Thank you in advance!
Hello Mario,
I will address your queries one-by-one.
"It is supposed that those bars are my features or I should recalculate my old features (and maybe new ones) with this new type of bars?" - the reason for creating dollar bars is to sample better and get returns as closer to a normal distribution as possible. As you can expect, the prices of dollar bars won't be stationary. Hence, you will have to make them stationary using a method like fractional differentiation. Yes, you will have to recalculate features using these bars.
"And how do I specifically extract new features from those bars? What features should I look for? - You can use features like n bar returns, high minus low. You can use indicators like ATR, Bollinger bands etc
"Or I stick with time based bars and use the other bars as features?" - I would suggest you try out both and observe empirically.
"Also, how can I make imbalance or dollar bars in forex?As far as I know, brokers doesn't give us the actual volume. For FX we can only make tick bars? (which btw, we also lose volume)." - if your data vendor collates volume data you should go for it. Else stick to tick and time bars.
"And how should be the process of making features in this case? Resample bars into tick/imbalance/dollar/etc bars, make resample stationary and calculate features? (ie: moving average, fourier transform, wavelet, etc)." - I would convert them to tick bars. Then make them partially stationary ( fractional differentiation ) and then apply transforms and indicators.
Do connect if further assistance is needed.
Thank you very much for taking your time for answering my questions, Akshay!
Really helped me out :).
When you tell me "my data vendor collates volume data", I am extracting my data from MT4 broker, using ZeroMQ. Real volume does is not included, at least in FX market and, as far as I know, in the FX market there is no way to get real volume. Is there data vendors that gives you real volume with each tick in the FX market? I'm asking because I haven't had any experience with any data vendor. Just my broker feed, which I store in an SQL DDBB, tick by tick. Could you recommend me a data vendor that gives volume?
Thank you very much!
You're welcome, Mario!
Since Forex trades are OTC, volume data doesn't really mean anything. Even the ones provided by brokers are generally not useful as they are broker specific.

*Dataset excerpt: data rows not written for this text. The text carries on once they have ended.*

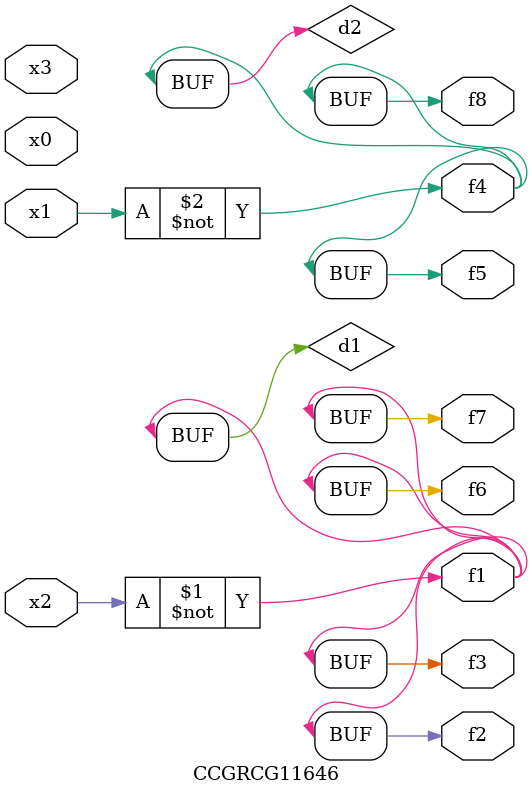
<source format=v>
module CCGRCG11646(
	input x0, x1, x2, x3,
	output f1, f2, f3, f4, f5, f6, f7, f8
);

	wire d1, d2;

	xnor (d1, x2);
	not (d2, x1);
	assign f1 = d1;
	assign f2 = d1;
	assign f3 = d1;
	assign f4 = d2;
	assign f5 = d2;
	assign f6 = d1;
	assign f7 = d1;
	assign f8 = d2;
endmodule

</source>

There is however one database I know about by CLS. CLS is an FX settlement service.
Hi Mario,
I'd like to confirm my agreement with Akshay's answer.
Volume information for forex might be useful if you have it for the specific venue where you're trading, but it is almost never made available. We know of one MT4 broker that provides number of trades but not dollar volume.
I agree with the suggestion to try out combinations of time-based bars and indicators with information bars as features and vice-versa, but of course you need to avoid look-ahead bias.